Mais beaucoup touchent terre sans être repérés. Ils ne se cachent pas et se remettent d’eux même aux autorités. Ce matin là, sur une petite route, ils sont 6 à être arrêtés. Ils sont Syriens. Direction, le centre pour réfugiés. Sur les hauteurs de Samos, bien à l’écart des sites touristiques. Les policiers grecs nous y emmmènent, dans leur propre véhicule.
Dès notre arrivée, nous comprenons très vite que nous ne sommes pas devant un centre d’acceuil mais bien un centre de détention. Double grillage, barbelés, caméras et gardes armés. Interdiction pour les migrants de sortir et pour nous journalistes, d’entrer. La policière qui nous accompagne nous dira que ce sont les directives pour tout le monde. Personne ne peut entrer. « C’est pour la protection des droits des réfugiés ». Un argument qui a bon dos.

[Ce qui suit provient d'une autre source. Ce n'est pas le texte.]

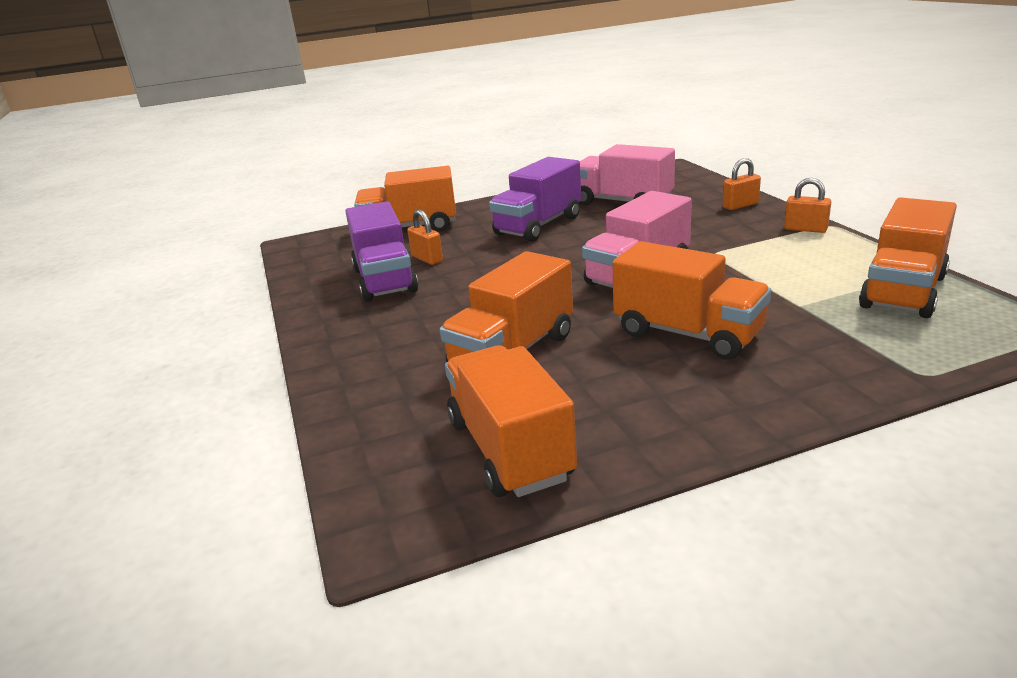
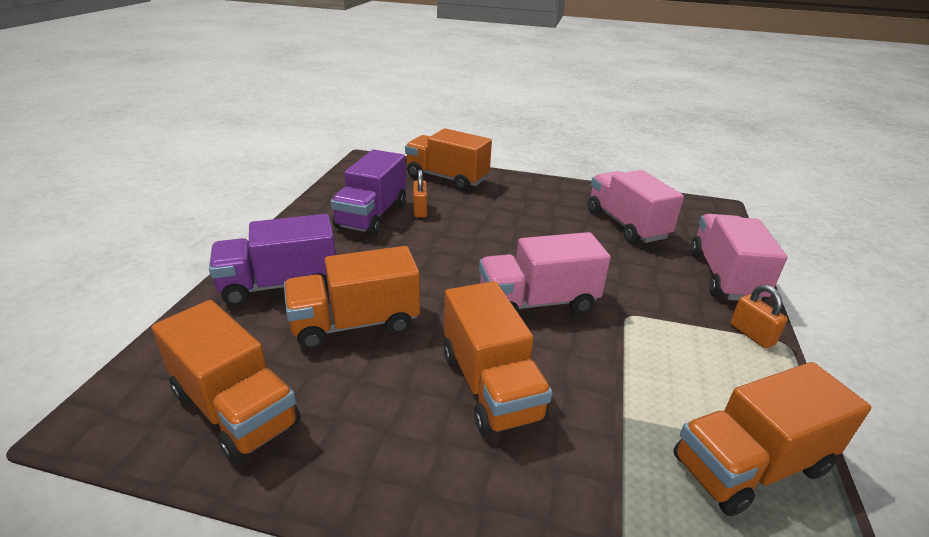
camera: 30 degrees right, 5 degrees up
orange truck [445,345,577,497] -> orange truck turned 120 degrees clockwise [152,300,301,463]
purple truck [489,157,581,242] -> purple truck moved to [209,214,336,306]
orange padlock [723,158,761,210] -> pink truck [691,214,787,301]

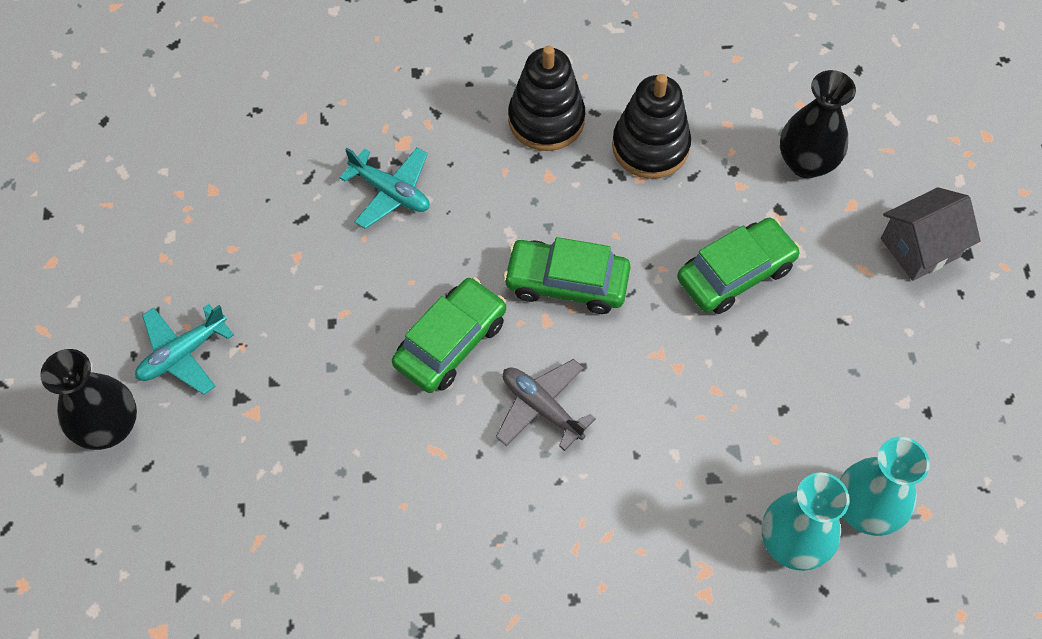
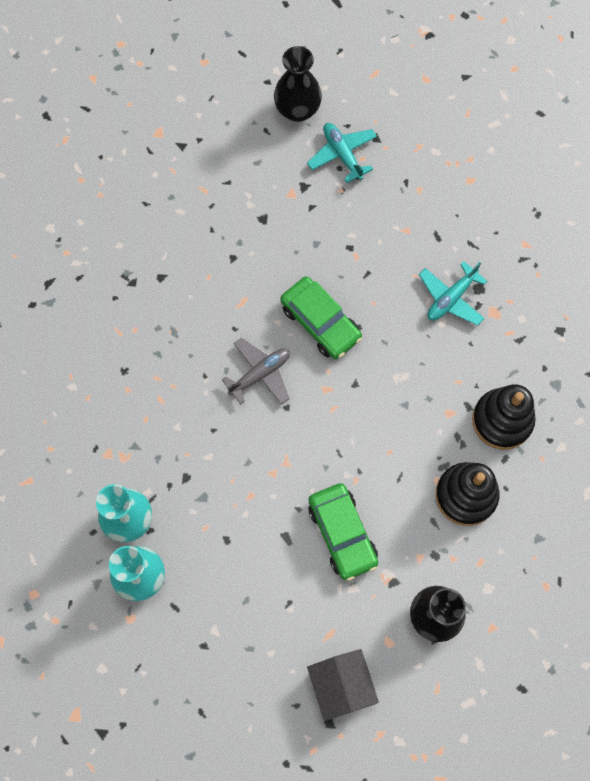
camera: 100 degrees right, 10 degrees up
green car [503,237,631,314] -> none

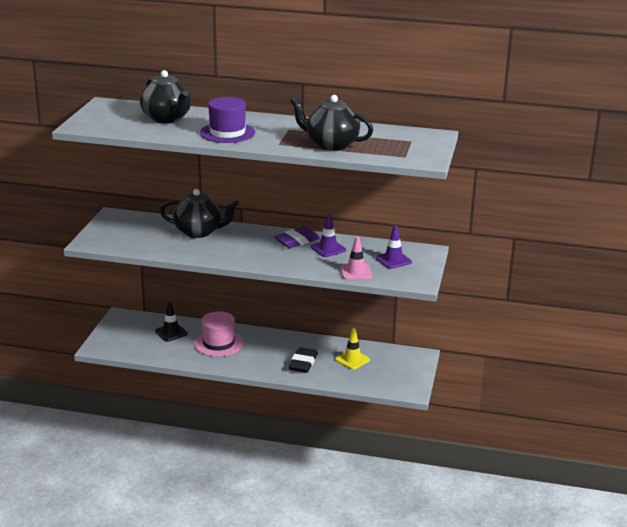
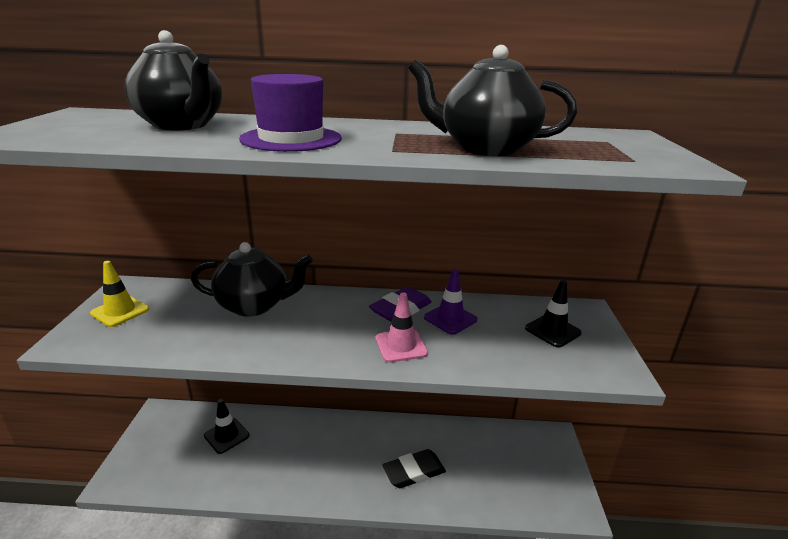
camera: 10 degrees left, 0 degrees up
pink hat [194,311,243,357] -> none
black eraser [288,347,318,373] -> black eraser turned 60 degrees clockwise [383,449,446,488]
yellow traffic cone [335,328,370,370] -> yellow traffic cone moved to [90,261,149,327]
pink traffic cone [340,236,372,280] -> pink traffic cone moved to [375,293,428,362]
purple traffic cone [376,225,412,269] -> black traffic cone [525,280,582,348]

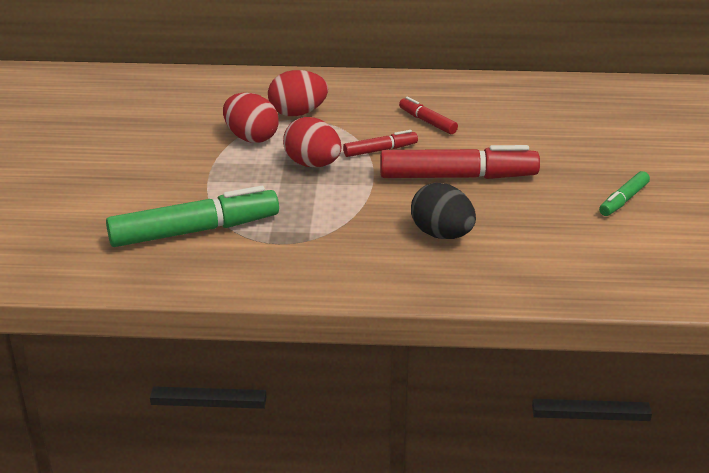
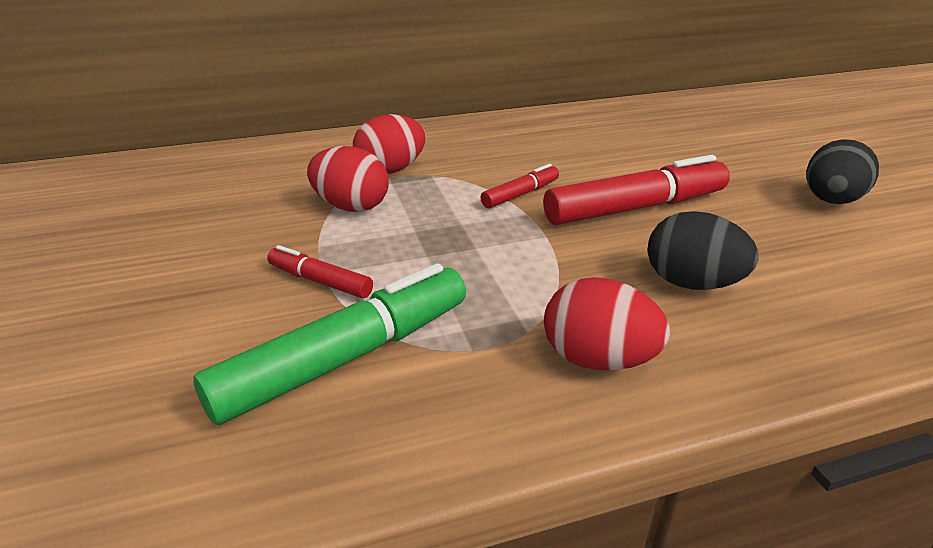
camera: 20 degrees left, 0 degrees up
red egg [283,117,342,167] -> red egg moved to [544,277,670,370]
red marker [399,97,458,134] -> red marker moved to [267,245,373,298]
green marker [599,171,650,216] -> black egg [806,139,879,204]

A notre vue, plusieurs migrants nous interpellent. « On est des réfugiés, on veut la liberté ». « Pourquoi on ne peut pas être libéré ? »
Nous revenons plus tard, sans la police. Une trentaine de réfugiés viennent d’arriver. Ils sont fouillés puis renvoyés dans les dortoirs. Le centre a une capacité de 280 places. Cet été, ils étaient plus du double, entassés dans des conditions d’hygiène déplorables. On voit là des adolescents et des enfants. Des bébés de quelques mois sont enfermés sans langes, ni nourriture adaptée.
« Freedom, Freedom »
Le mot passe dans le centre qu’une équipe de télévision étrangère est là. De tous âges et de toutes nationalités, les réfugiés se ruent vers les grilles et crient en notre destination: « Freedom, Freedom ».
Un Afghan de 12 ans, orphelin, nous raconte qu’il est là depuis 3 mois. Une jeune Syrienne de 13 ans nous dit attendre ici avec son petit frère. Pourquoi enfermer ces enfants ? A cette question, le chef de la police que nous rencontrons dans son bureau, ne sait trop que répondre. C’est vrai que ce n’est pas très bien que les enfants soient ainsi enfermés avoue Evangelos Tsirigos, mais nous n’avons pas d’autres possibilités. On fait tout ce que l’on peut pour accélerer leur procédure.
Malgré l’aide de l’Union européenne, la Grèce est débordée par l’afflux de migrants. A Samos, les chiffres explosent sur les quatre dernières années. 332 réfugiés interceptés en 2011, 1280 en 2012, 3386 en 2013 et 7760 cette année (au 31 octobre). Il y a une double explication à cette évolution. D’une part, la frontière terrestre Turquie Grèce est devenue presque infranchissable. Les réfugiés passent par la mer. D’autre part, la situation dns les pays en guerre (Syrie, Afghanistan et Irak).
Samos, Athènes et ensuite ?
Mais après quelques jours ou plusieurs mois, le séjour des réfugiés dans le centre de Samos prend fin. Ils embarquent, direction Athènes. Premiers instants de liberté avec une vue sans grillage. Une liberté toute relative. Dans leurs mains, un ordre de quitter le territoire dans les 30 jours ou dans les 6 mois pour les Syriens. La Grèce, enfoncée dans la crise, découragera les réfugiés à demander l’asile chez elle, avec des procédures sans fin. Sur le pont, des Afghans préparent déjà la suite de leur voyage. « On va essayer de passer peut-être par la Macedoine, la Serbie, la Hongrie… on va voir. Le but, ce sera d’arriver en Autriche peut-être. Nous voulons trouver un pays où nous pourrons avoir une chance de trouver un travail, de faire des études. On veut trouver un meilleur endroit pour vivre ».
Le ferry quitte s’engage en pleine mer. Direction Athènes. Les réfugiés ne devraient pas s’éterniser dans la capitale grecque où ils ne sont pas mieux accueillis. Leur voyage se poursuivra dans la clandestinité, dans l’Europe entière. Un parcours chaotique à l’image de la politique migratoire de l’Union européenne, qui entre contrôle des frontières et respect des droits humains, a du mal à trouver un juste équilibre.